• _SHORT PROBLEM 1_: Rewrite the listing starting at the line that contains "name author: Michx." and ending at the end of the listing, swapping "locality" for "place" and leaving everything else unchanged.

• _PROVIDED PASSAGE_:
══════════════════════════════

Again, it does not appear that after the transfer by the plaintiff to the defendant, the latter ever did get a single party or parties to advance money or that a single new avenue of credit was opened. All that happened was that the creditors of the company extended the time of payment. The defendant, driven to cover, rests the entire consideration for the transaction between him and the plaintiff on the latter's desire to save the money loaned to the corporation and to see the bonds made good. But it is a tax on credulity to be asked to believe that after the plaintiff had sought the aid of a large capitalist he would on the first suggestion, without bargain or parley, accept the proposition of one who, on behalf of the company had theretofore called on the plaintiff to come to its financial assistance, whose own financial standing as known to the plaintiff did not warrant the assumption of any such personal liability, who offered in place of the named capitalist unnamed parties to be secured in the future and who above all offered an unenforceable oral personal guarantee in consideration of the plaintiff's turning over every dollar of stock he had in the company, and that at a time when under the defendant's own version the necessity therefor had not arisen. I accept the story of the plaintiff.

══════════════════════════════

• _DATASET RECORDS_:
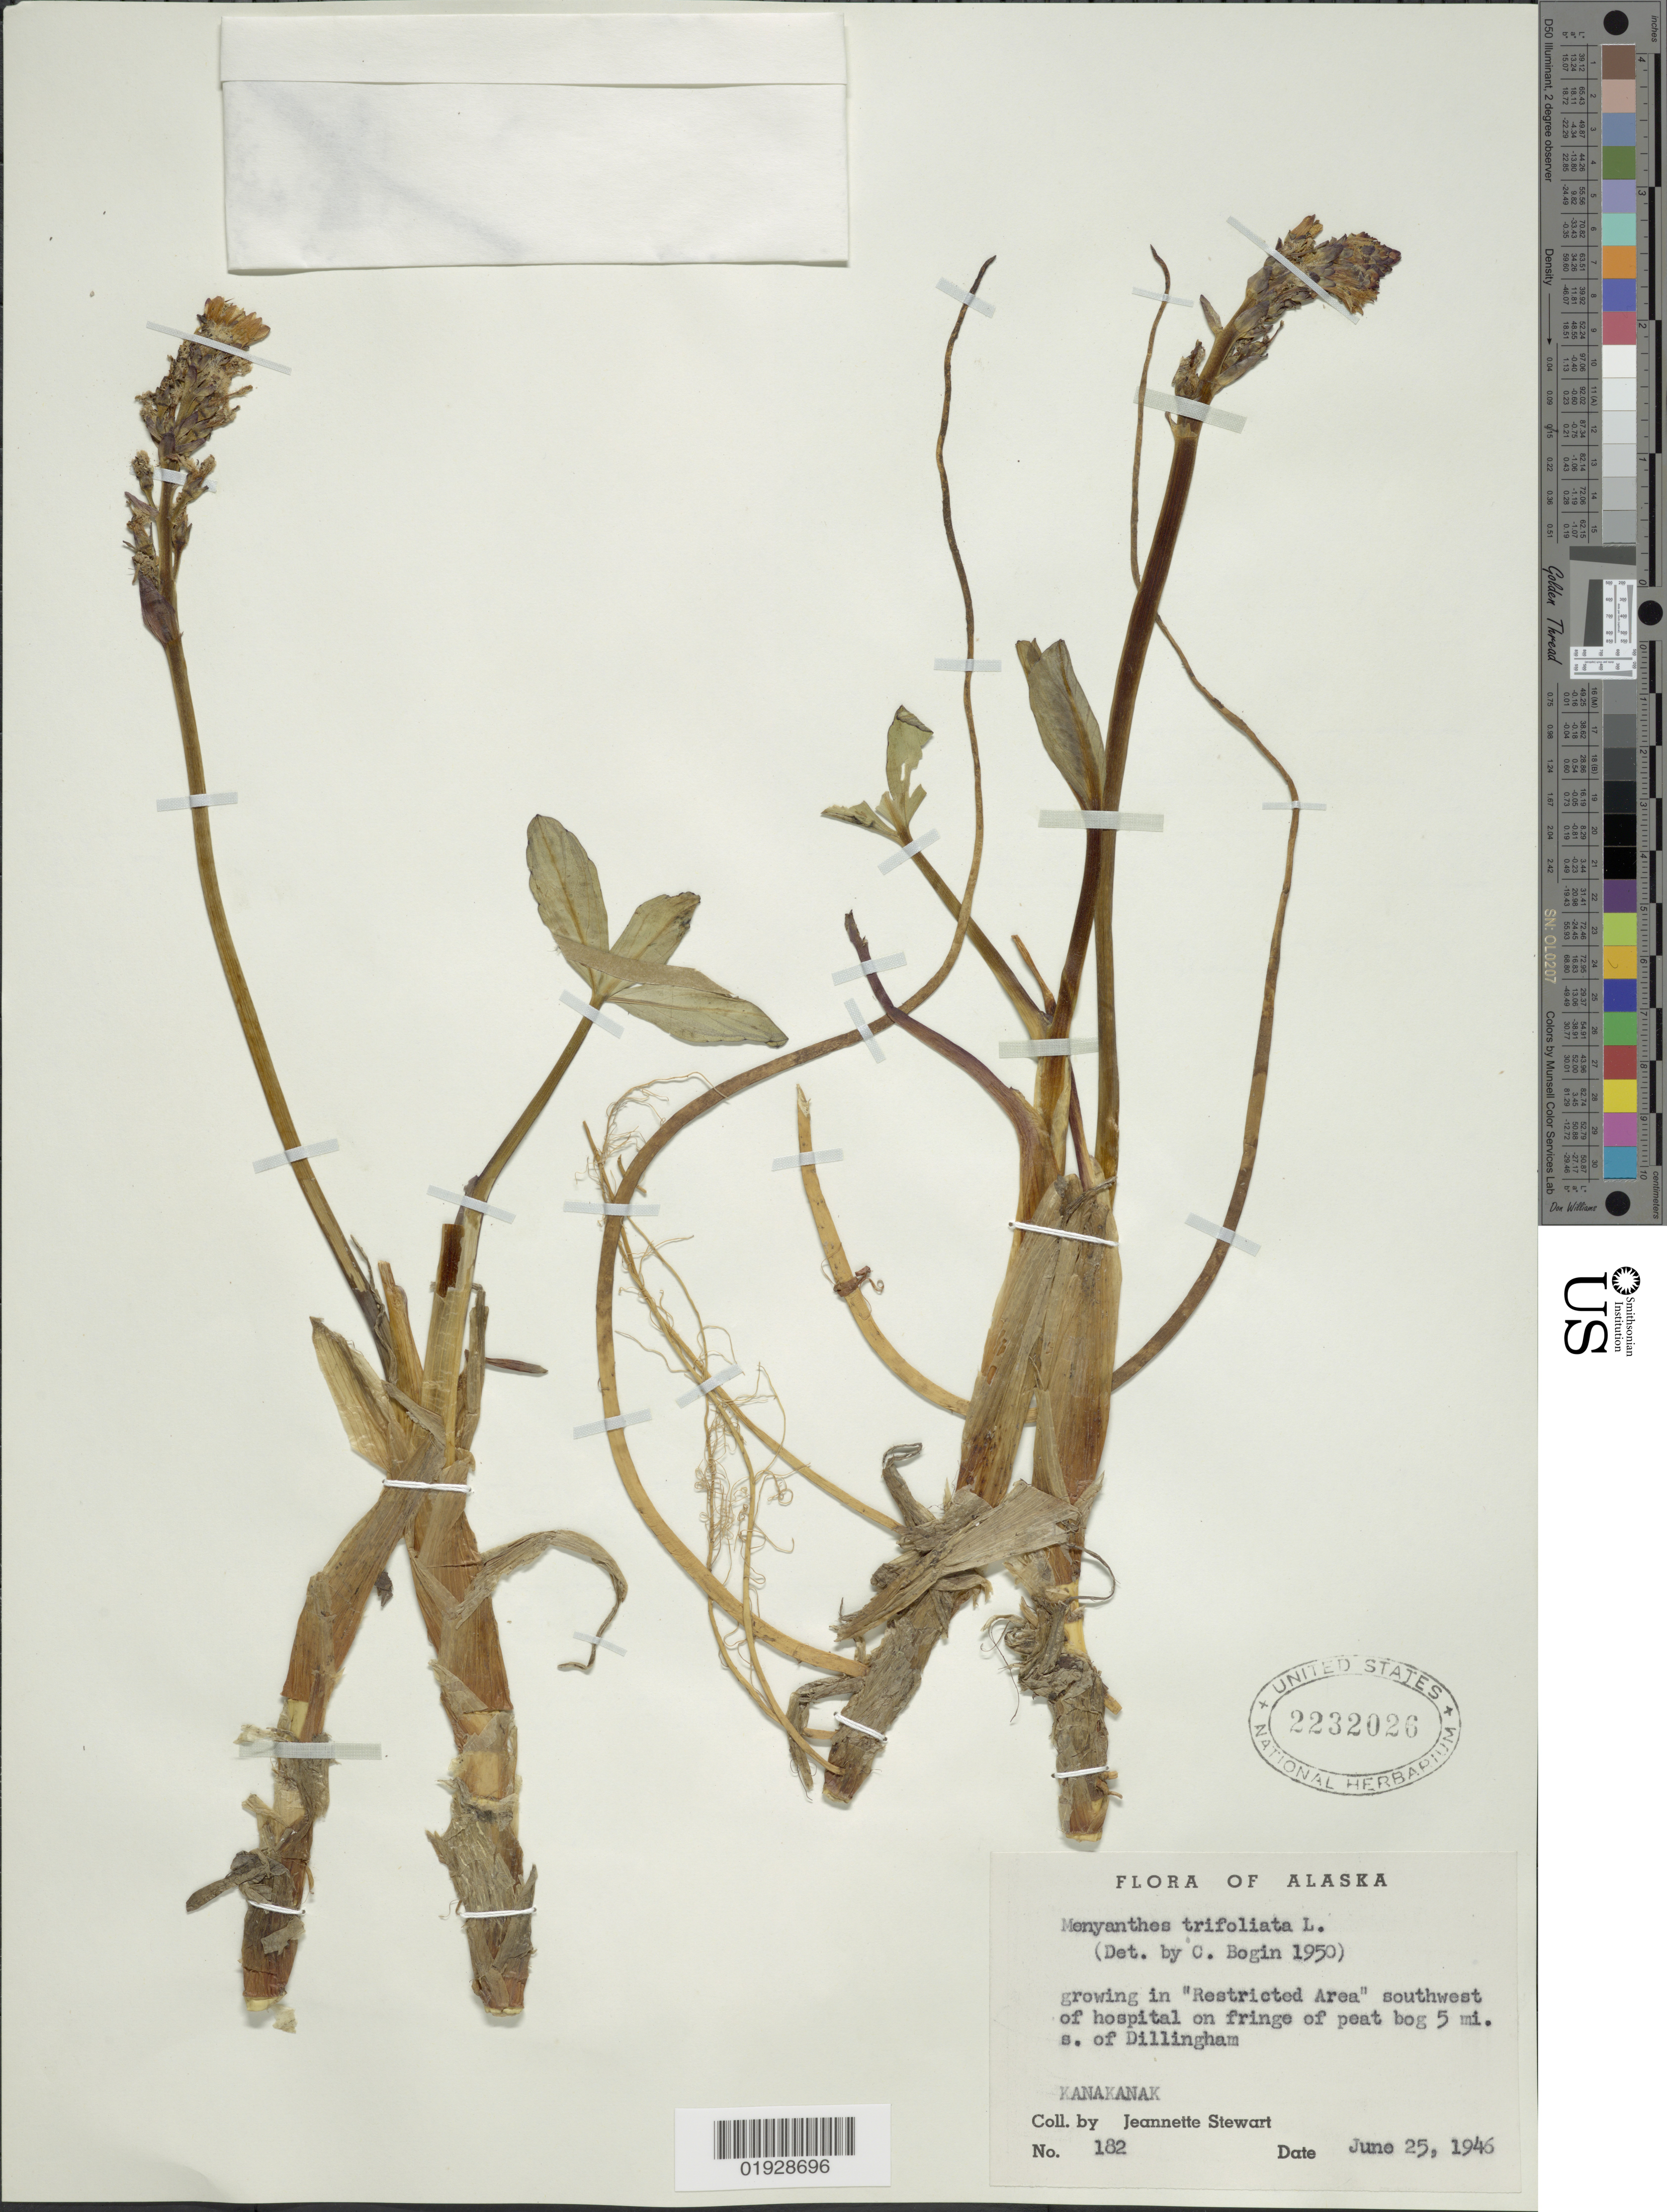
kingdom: Plantae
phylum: Tracheophyta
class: Magnoliopsida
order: Asterales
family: Menyanthaceae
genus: Menyanthes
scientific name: Menyanthes trifoliata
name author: L.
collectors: J. Stewart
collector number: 182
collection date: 1946-06-25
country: United States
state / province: Alaska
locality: Restriced Area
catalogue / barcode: US 2232026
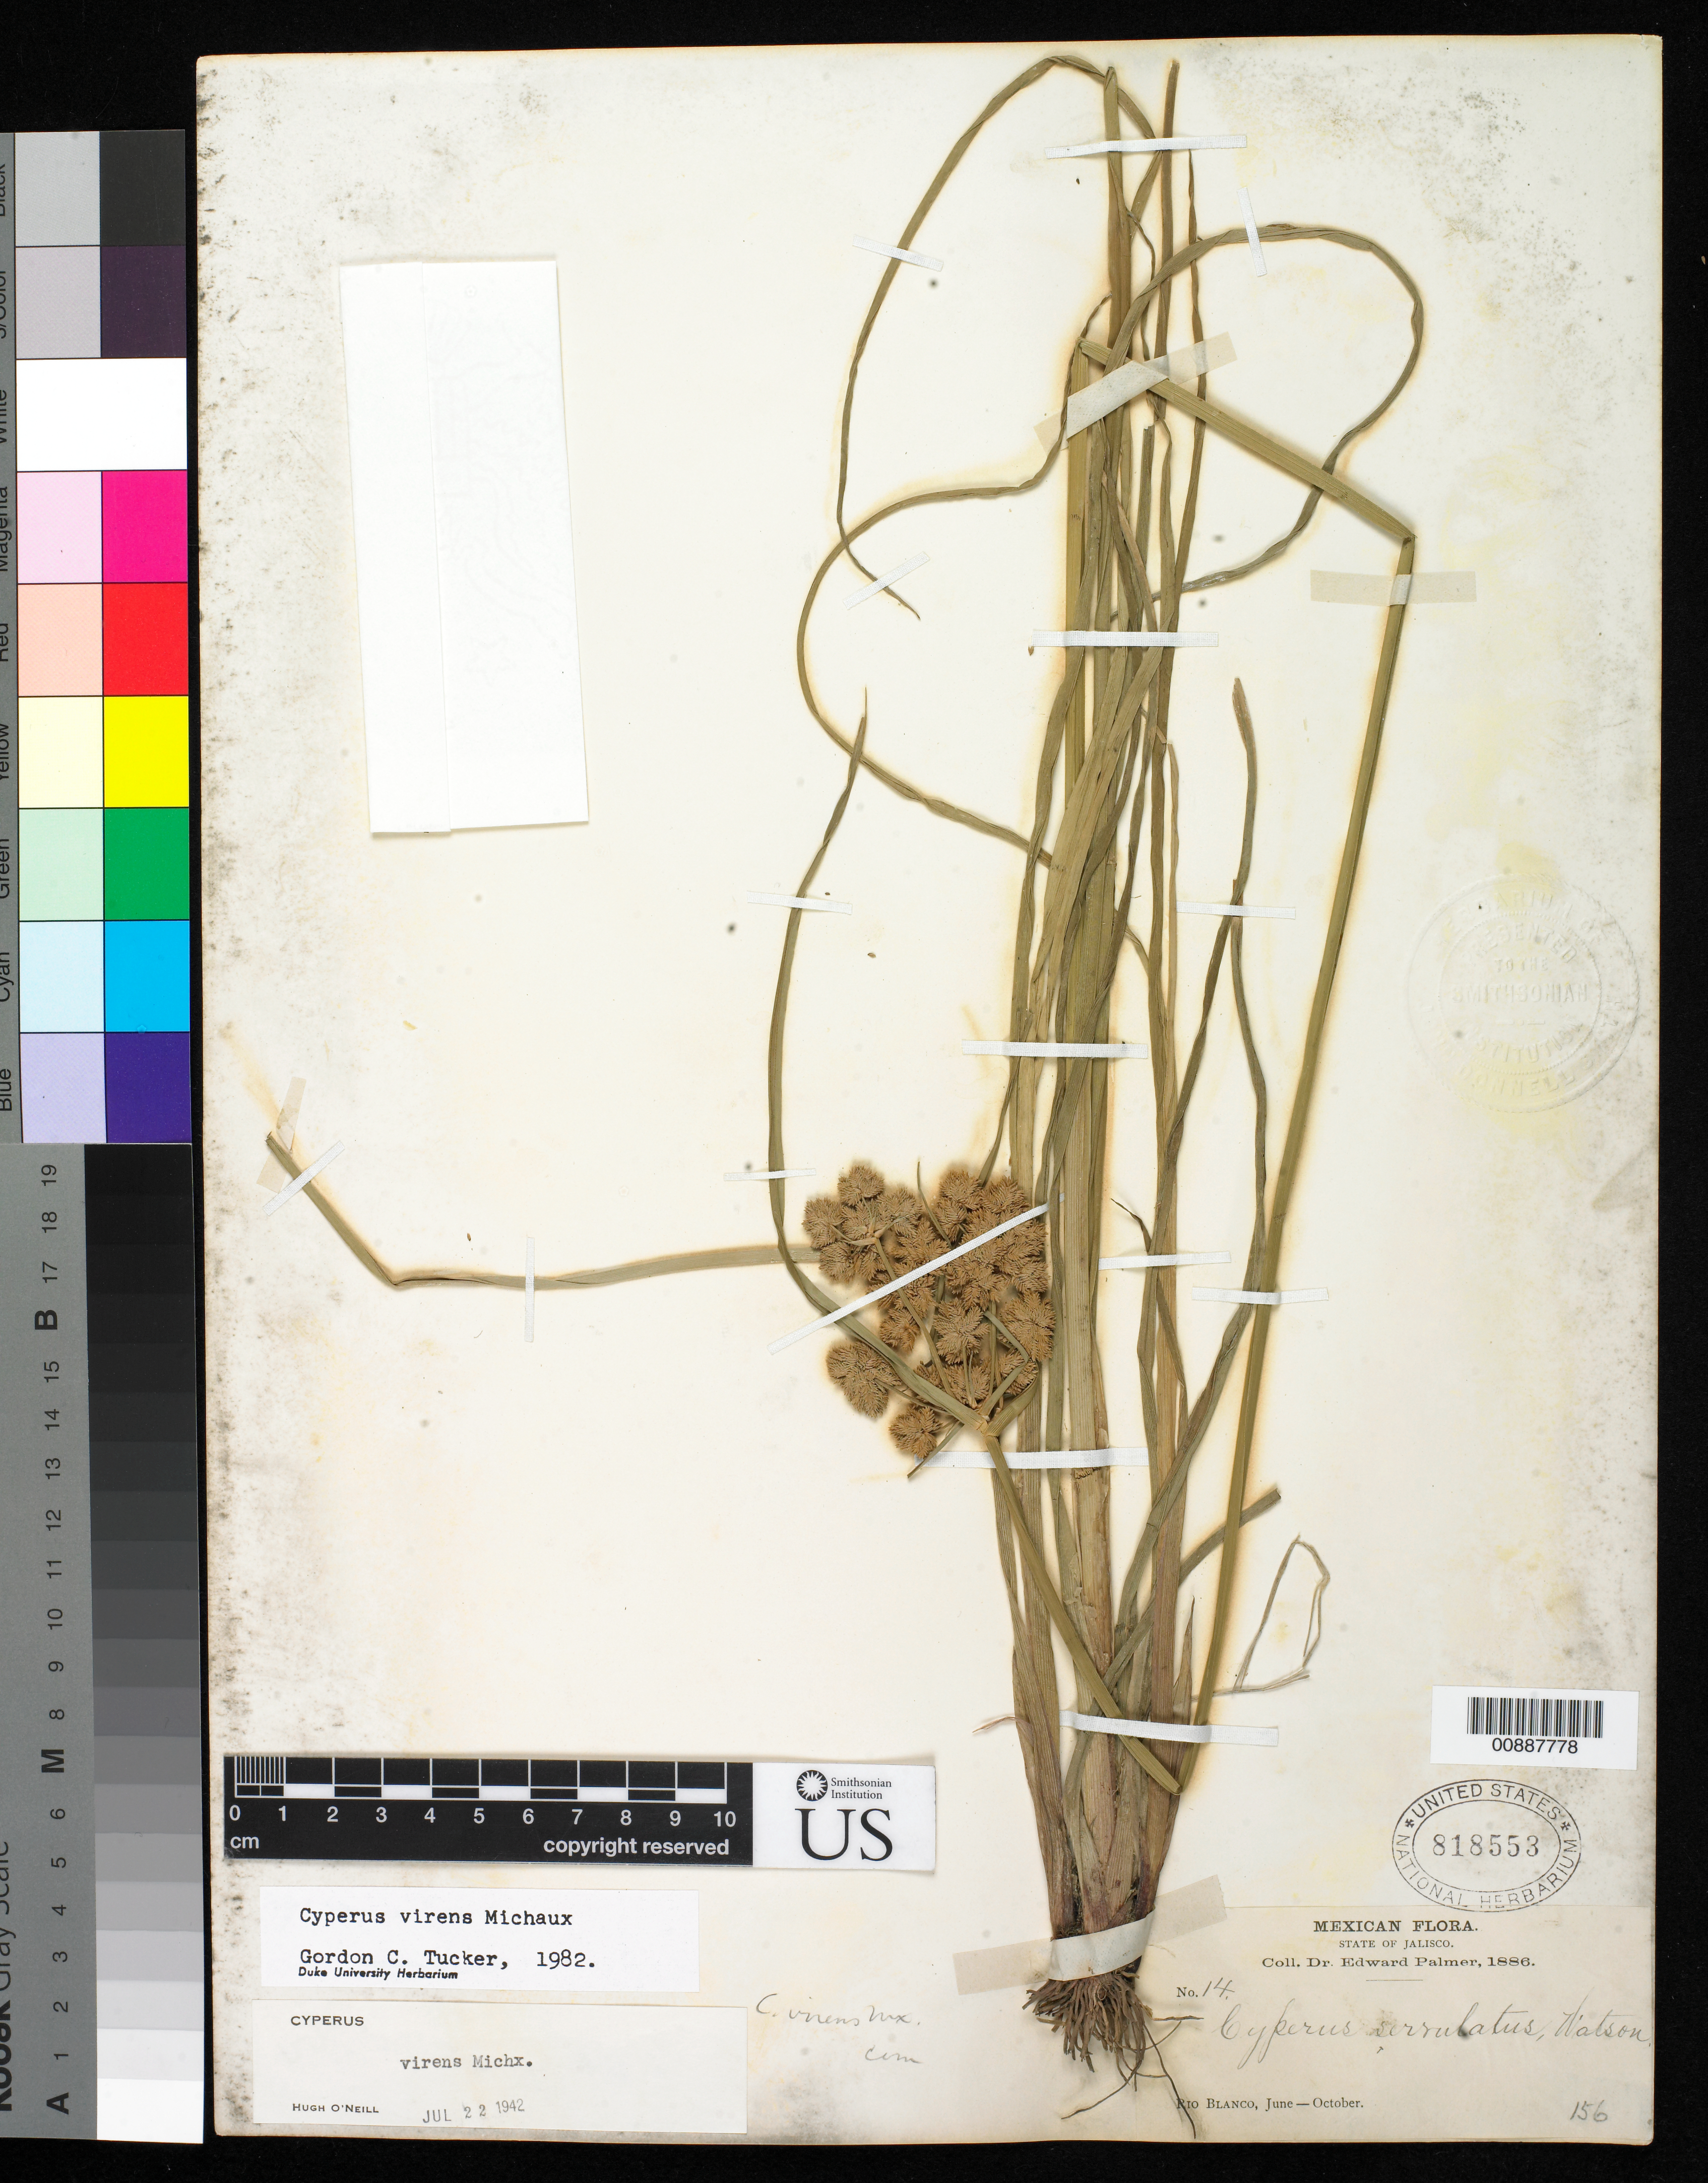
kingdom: Plantae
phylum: Tracheophyta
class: Liliopsida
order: Poales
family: Cyperaceae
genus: Cyperus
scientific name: Cyperus virens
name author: Michx.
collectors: E. Palmer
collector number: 14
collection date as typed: Jun 1886 to -- Oct 1886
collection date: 1886-06/1886-10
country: Mexico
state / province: Jalisco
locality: Rio Blanco, Jalisco.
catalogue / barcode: US 818553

══════════════════════════════

• _SHORT PROBLEM 2_:
Answer these questions from the provided passage:
(a) What did the creditors of the company do?
(b) What kind of guarantee did the defendant offer the plaintiff?
(c) Whose story does the writer accept?

• _FINISHED ANSWER 1_:
name author: Michx.
collectors: E. Palmer
collector number: 14
collection date as typed: Jun 1886 to -- Oct 1886
collection date: 1886-06/1886-10
country: Mexico
state / province: Jalisco
place: Rio Blanco, Jalisco.
catalogue / barcode: US 818553

• _FINISHED ANSWER 2_:
(a) They extended the time of payment.
(b) An unenforceable oral personal guarantee.
(c) The plaintiff's.